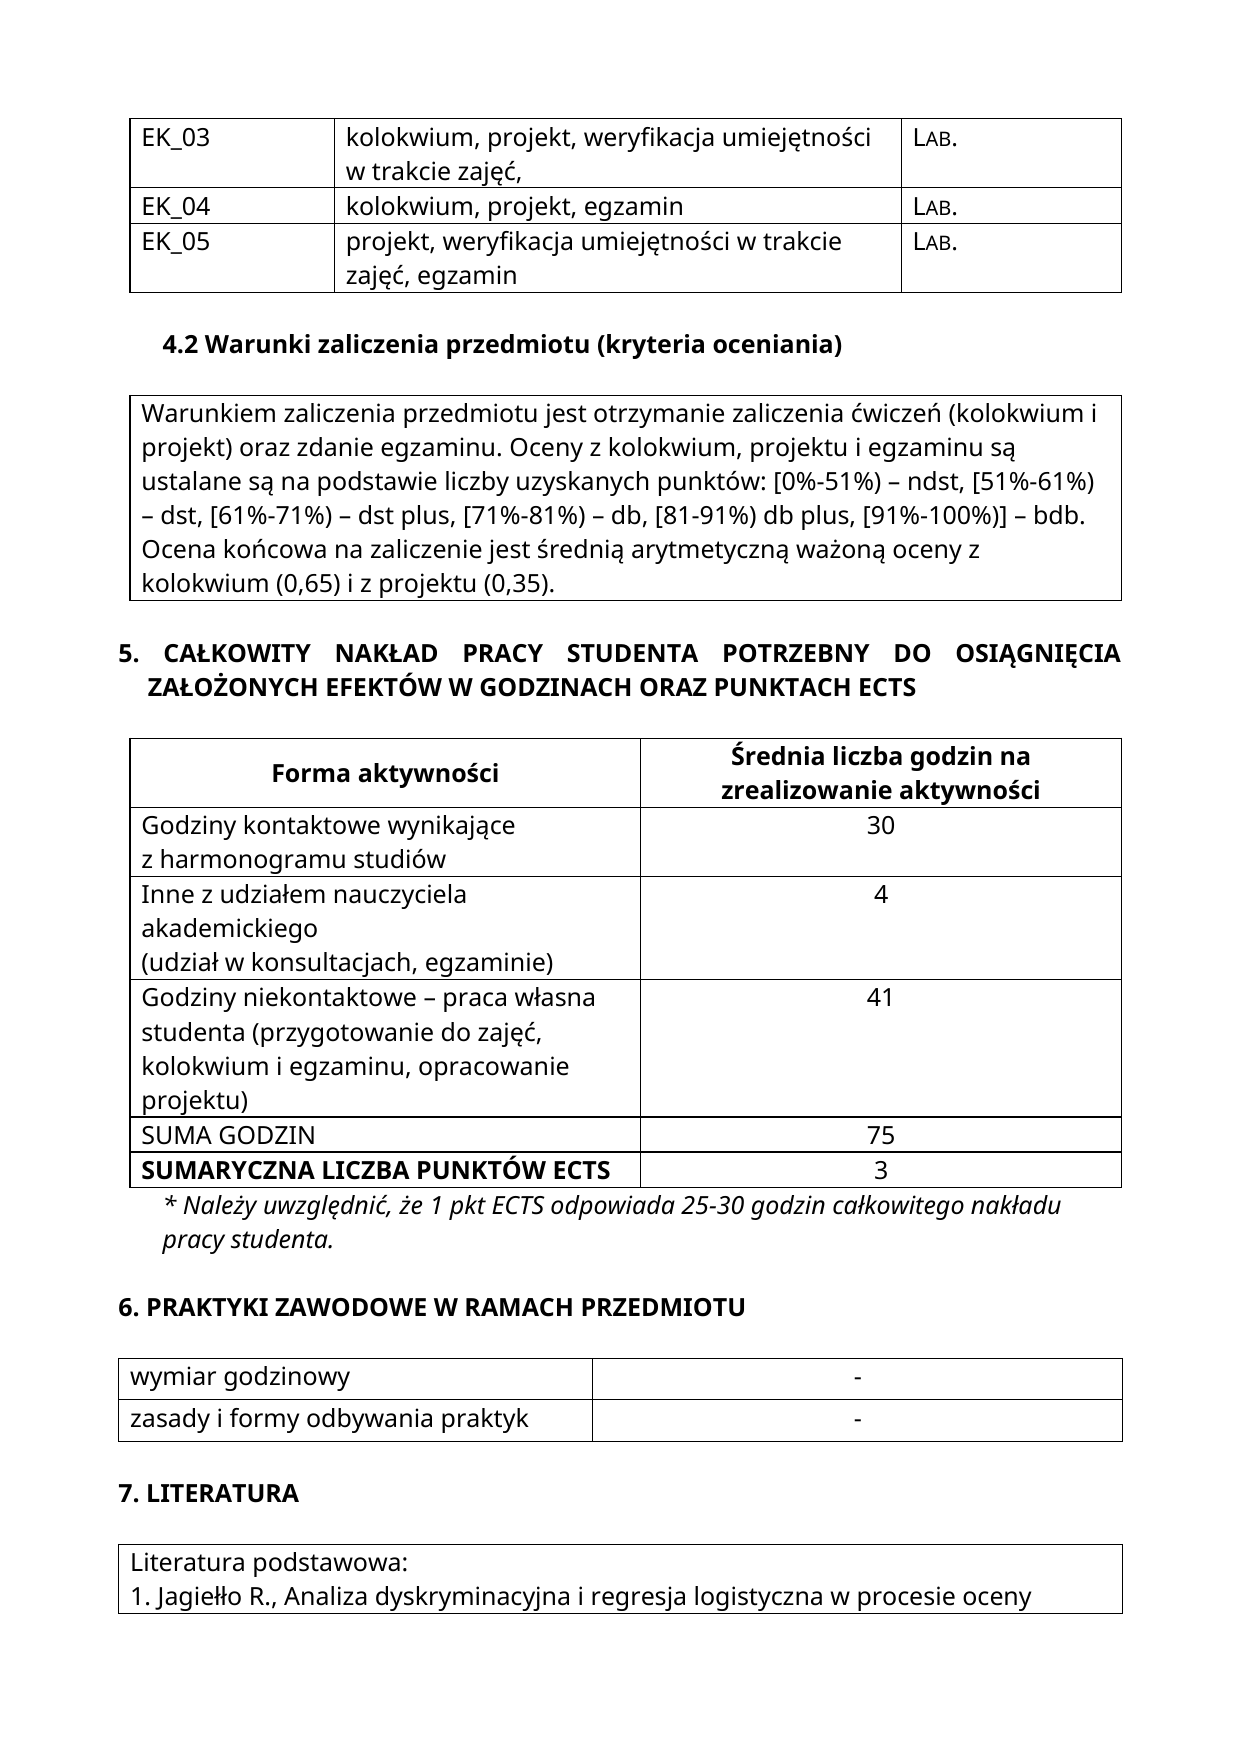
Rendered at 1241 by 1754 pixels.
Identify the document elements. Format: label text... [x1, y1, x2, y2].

table_cell EK_04 [131, 188, 334, 222]
text * Należy uwzględnić, że 1 pkt ECTS odpowiada 25-30 godzin całkowitego nakładu pracy studenta. [162, 1188, 1122, 1256]
table_cell zasady i formy odbywania praktyk [119, 1400, 592, 1441]
table_cell 41 [641, 980, 1121, 1116]
table_cell Lab. [902, 188, 1121, 222]
table_cell kolokwium, projekt, egzamin [335, 188, 901, 222]
table_cell 30 [641, 808, 1121, 876]
table_cell Godziny niekontaktowe – praca własna studenta (przygotowanie do zajęć, kolokwium i egzaminu, opracowanie projektu) [131, 980, 640, 1116]
table_cell SUMARYCZNA LICZBA PUNKTÓW ECTS [131, 1153, 640, 1187]
table_cell - [593, 1400, 1122, 1441]
text 5. CAŁKOWITY NAKŁAD PRACY STUDENTA POTRZEBNY DO OSIĄGNIĘCIA ZAŁOŻONYCH EFEKTÓW W GODZINACH ORAZ PUNKTACH ECTS [118, 635, 1122, 703]
table_cell Lab. [902, 119, 1121, 187]
text 6. PRAKTYKI ZAWODOWE W RAMACH PRZEDMIOTU [118, 1290, 1122, 1324]
table_header Warunkiem zaliczenia przedmiotu jest otrzymanie zaliczenia ćwiczeń (kolokwium i projekt) oraz zdanie egzaminu. Oceny z kolokwium, projektu i egzaminu są ustalane są na podstawie liczby uzyskanych punktów: [0%-51%) – ndst, [51%-61%) – dst, [61%-71%) – dst plus, [71%-81%) – db, [81-91%) db plus, [91%-100%)] – bdb. Ocena końcowa na zaliczenie jest średnią arytmetyczną ważoną oceny z kolokwium (0,65) i z projektu (0,35). [131, 396, 1121, 600]
table_cell projekt, weryfikacja umiejętności w trakcie zajęć, egzamin [335, 224, 901, 292]
text 4.2 Warunki zaliczenia przedmiotu (kryteria oceniania) [162, 327, 1122, 361]
table_cell 4 [641, 877, 1121, 979]
table_cell kolokwium, projekt, weryfikacja umiejętności w trakcie zajęć, [335, 119, 901, 187]
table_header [119, 1545, 1122, 1613]
table_header - [593, 1359, 1122, 1399]
table_cell Inne z udziałem nauczyciela akademickiego (udział w konsultacjach, egzaminie) [131, 877, 640, 979]
table_header wymiar godzinowy [119, 1359, 592, 1399]
table_cell EK_05 [131, 224, 334, 292]
table_cell 3 [641, 1153, 1121, 1187]
table_cell Godziny kontaktowe wynikające z harmonogramu studiów [131, 808, 640, 876]
text 7. LITERATURA [118, 1476, 1122, 1510]
table_cell SUMA GODZIN [131, 1118, 640, 1151]
table_header Forma aktywności [131, 739, 640, 807]
table_cell 75 [641, 1118, 1121, 1151]
table_cell Lab. [902, 224, 1121, 292]
table_header Średnia liczba godzin na zrealizowanie aktywności [641, 739, 1121, 807]
table_cell EK_03 [131, 119, 334, 187]
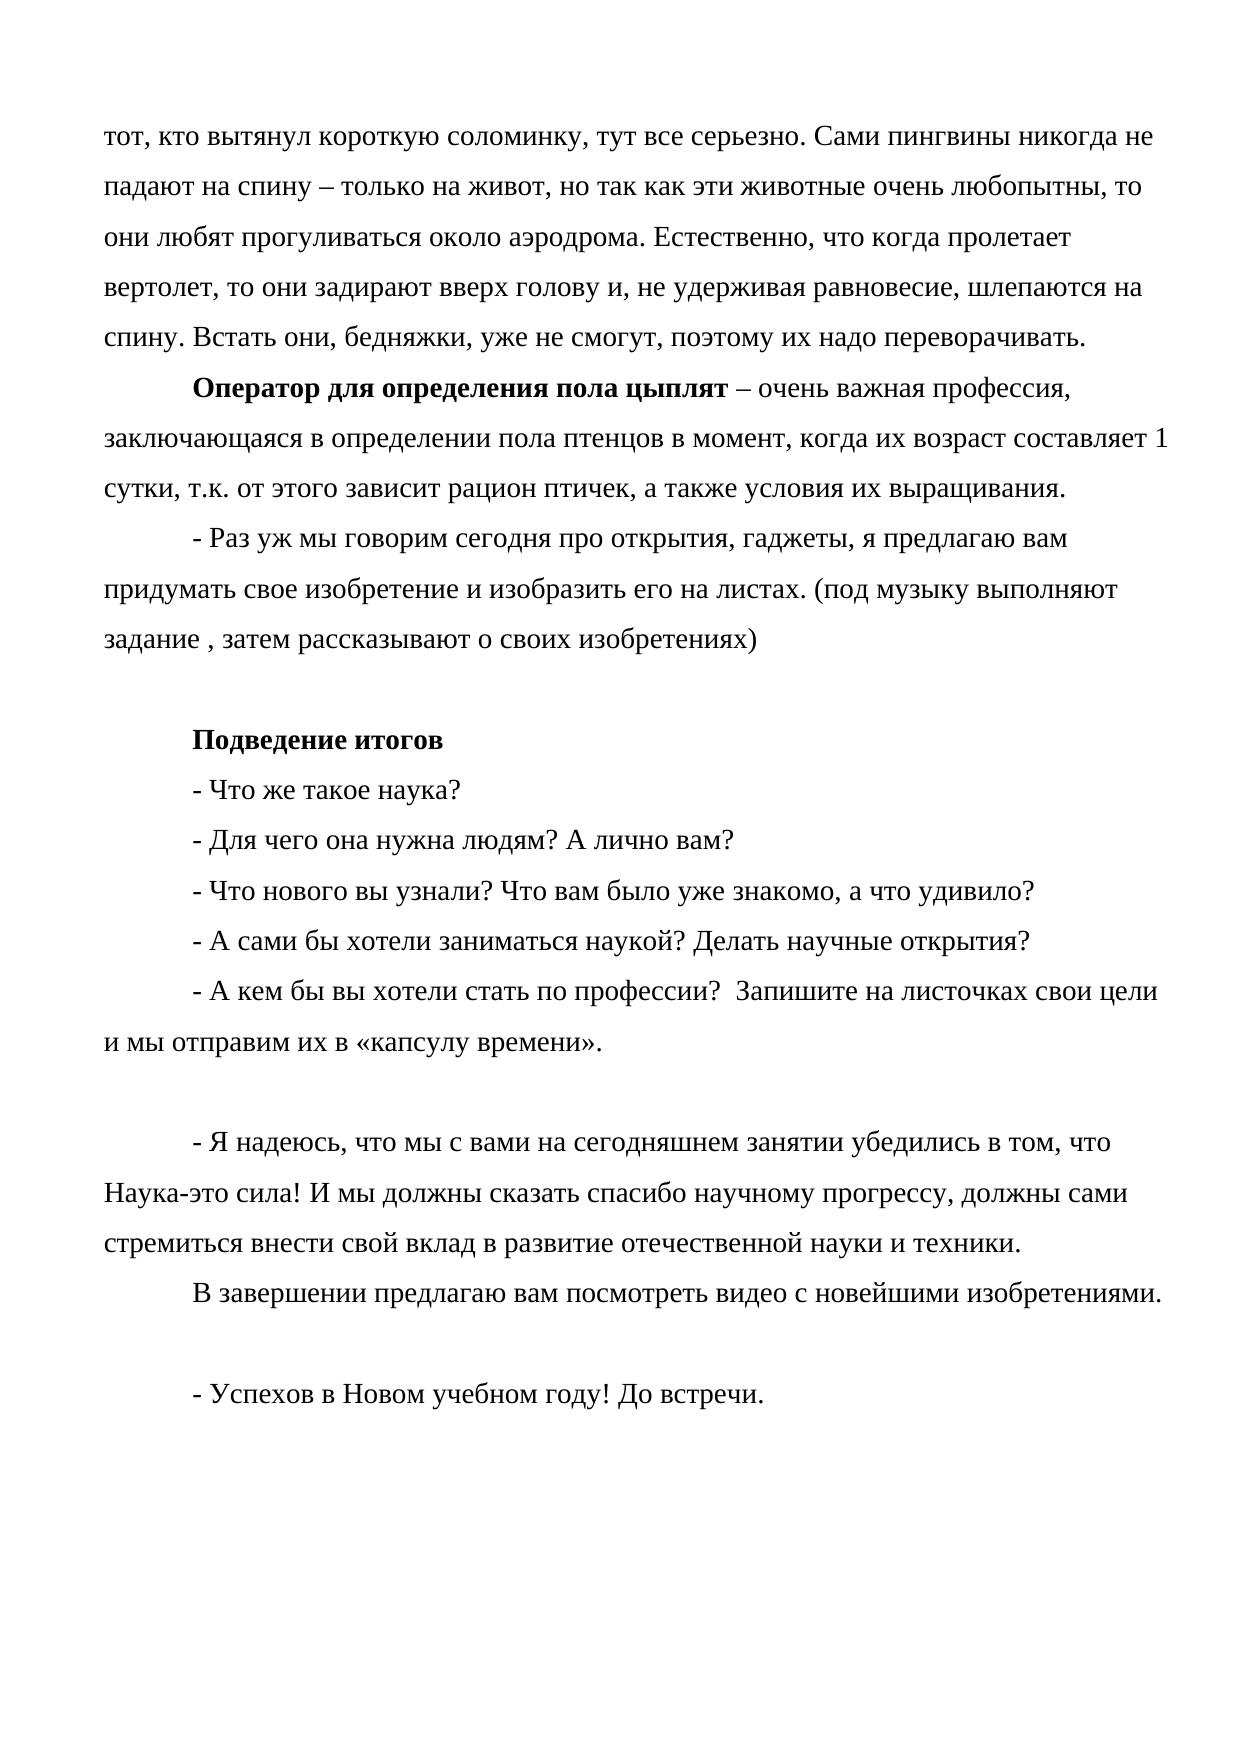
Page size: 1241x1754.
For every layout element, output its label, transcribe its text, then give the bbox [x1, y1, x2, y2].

text - Что нового вы узнали? Что вам было уже знакомо, а что удивило? [103, 873, 1181, 906]
text - Что же такое наука? [103, 772, 1181, 806]
text - Раз уж мы говорим сегодня про открытия, гаджеты, я предлагаю вам придумать свое изобретение и изобразить его на листах. (под музыку выполняют задание , затем рассказывают о своих изобретениях) [103, 521, 1181, 655]
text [103, 118, 1181, 353]
text - Для чего она нужна людям? А лично вам? [103, 822, 1181, 856]
text - А кем бы вы хотели стать по профессии? Запишите на листочках свои цели и мы отправим их в «капсулу времени». [103, 973, 1181, 1057]
text - А сами бы хотели заниматься наукой? Делать научные открытия? [103, 923, 1181, 957]
text В завершении предлагаю вам посмотреть видео с новейшими изобретениями. [103, 1275, 1181, 1309]
text - Успехов в Новом учебном году! До встречи. [103, 1376, 1181, 1409]
text Подведение итогов [103, 722, 1181, 755]
text - Я надеюсь, что мы с вами на сегодняшнем занятии убедились в том, что Наука-это сила! И мы должны сказать спасибо научному прогрессу, должны сами стремиться внести свой вклад в развитие отечественной науки и техники. [103, 1124, 1181, 1258]
text Оператор для определения пола цыплят – очень важная профессия, заключающаяся в определении пола птенцов в момент, когда их возраст составляет 1 сутки, т.к. от этого зависит рацион птичек, а также условия их выращивания. [103, 370, 1181, 504]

## Directive
Write only the number of lines in the data where the string "umiejętności" can be found.

## Answer box
2